Si sta perdendo sempre più il contatto visivo tra gli individui, oscurato non solo dall’arrivo impetuoso della tecnologia e dal suo uso spesso e volentieri improprio, ma anche dalla superficialità e dall’esteriorità umana, pigra o incapace di scavare dentro l’individuo, per ricercare l’animo e provare a leggerlo interpretativamente. Per questo motivo in alcune persone è nata la voglia di dar vita ad un esperimento umano e sociale che recuperi il contatto visivo, chiamato Eye Contact Experiment. Un vero e proprio evento multietnico nato da poco ma che si sta diffondendo, sia in Italia che in tutto il mondo, per l’eclatante successo ottenuto.
Protagonista indiscusso, l’Eye Contact, delimita delle zone, nelle diverse città in cui si stabilizza, con legni, fiori, immagini, tappetini e cuscini, sui quali i partecipanti saranno invitati a sedersi comodamente per poter vivere, diacronicamente e diatopicamente, momenti intesi e profondi attraverso gli sguardi con gli altri individui e al termine della seduta gli stessi potranno esternare le sensazioni percepite durante l’esperienza, disegnando creativamente su fogli messi a disposizione. Non esistono regole predefinite durante l’Eye Contact. Il fluire spontaneo dell’essenza del soggetto umano, la naturalezza del proprio essere e il rispetto totale del prossimo sono le uniche regole da seguire – se possono chiamarsi tali.
Dunque, un esperimento, questo, volto a riconnettere l’essenza delle persone tramite una comunicazione generalmente non verbale, attraverso sguardi, sorrisi – se si vuole anche abbracci – per contrastare il velo apatico che avvolge sempre più la società in cui viviamo e col fine di rompere gli schemi sociali precostruiti e le resistenze interiori che inibiscono l’essere umano di entrare in contatto reale e profondo con il prossimo. Lo sguardo, insomma, che rappresenta universalmente l’Eye Contact, attraverso cui scorre un flusso sensazionale e reale che strappa i veli di protezione emotiva, uscendo dalla zona di comfort conosciuta e ha così il coraggio di sperimentarne una nuova, è il fil rouge perché fin dall’antichità, nei poemi classici, nei romanzi medievali, era la chiave che apriva la porta dell’anima nonché dell’animus. Lo scrittore Andre Cappellano ci ha lasciato scritto la sua accezione dello sguardo come un locus amoenus che esprime e racchiude l’amore, ma come questo, anche tanti altri sentimenti è possibile captare attravreso il contatto visivo, ancora oggi.

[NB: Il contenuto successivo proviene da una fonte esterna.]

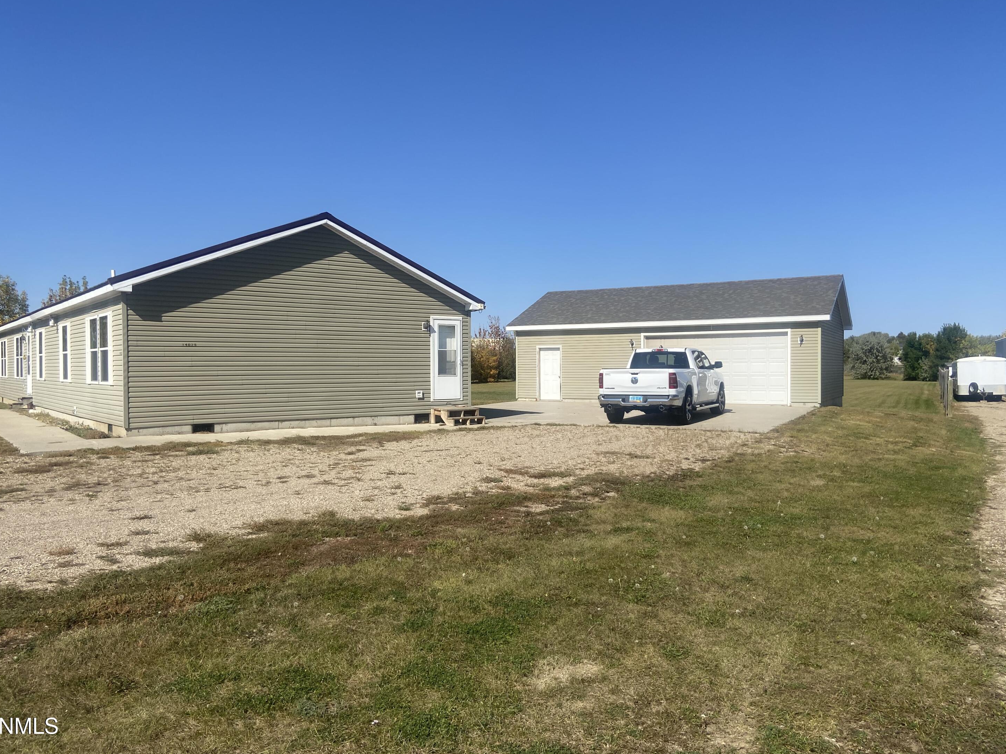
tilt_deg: -1.2
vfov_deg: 51.4
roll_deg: -0.2
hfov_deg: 65.3
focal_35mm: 27
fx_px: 785
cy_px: 371
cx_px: 501
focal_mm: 4.25
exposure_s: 1/3984
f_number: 1.8
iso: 32
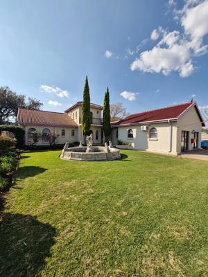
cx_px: 104
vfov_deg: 106.2
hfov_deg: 89.9
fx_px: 104
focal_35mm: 13
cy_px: 138
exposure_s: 1/1680
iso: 50
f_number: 2.2
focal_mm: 1.74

Una ragazza che ha partecipato lo scorso maggio all’Eye Contact a Torino, sito nel parco del Valentino e organizzato dal Centro Olistico Jahasrara ha espresso così le proprie sensazioni al termine dell’esperienza vissuta: “Ho provato una carica pazzesca nel vedere tante menti sullo stesso ‘piano’, pronte a mettersi in gioco e a superare quella piccola paura del contatto umano e soprattutto visivo essendo, noi, fondamentalmente animali asociali. Inoltre ho notato che se entrambi le parti si guardassero nello stesso occhio – sai non riesci mai a guardarli entrambi – si entra profondamente nell’anima dell’altro. Improvvisamente non riesci più a vedere ciò ch ti circonda ed effettivamente raggiungi lo scopo dell’esperimento, ovvero leggere nell’animo della gente sconosciuta. Riesci a captare, ad esempio, le intenzioni dell’altro, le paure, l’ansia da prestazione è palpabile. Con alcuni poi è nata un’intesa, si è iniziato a parlare. Quello che penso di tutto ciò è che se nella vita ci dedicassimo più a leggere negli occhi delle persone che nel guardare le news dei Social sarebbe tutto più semplice o magari no, ma sicuramente tutto più bello ed umanamente reale, vero”.
Come testimonia anche la partecipante sopracitata, l’Eye Contact non è fine a se stesso, vuole essere uno studio, attraverso una sorta di meditazione indotta, affinché ognuno possa integrare, nella propria vita e nella quotidianità, empatia verso il prossimo e volontà di entrare in contatto con le persone. Una connessione eterogenea dove non esiste un conduttore che guida le dinamiche delle relazioni, in quanto le interazioni sono totalmente libere. Inoltre, questo esperimento tenta di liberare l’essere umano dall’individualismo estremo da cui è avvolto imposto dalla società, e cerca di ricordare allo stesso -affinché ci rifletta profondamente – che è cellula di un unico elemento e parte di un’ umana esperienza, chiamata vita.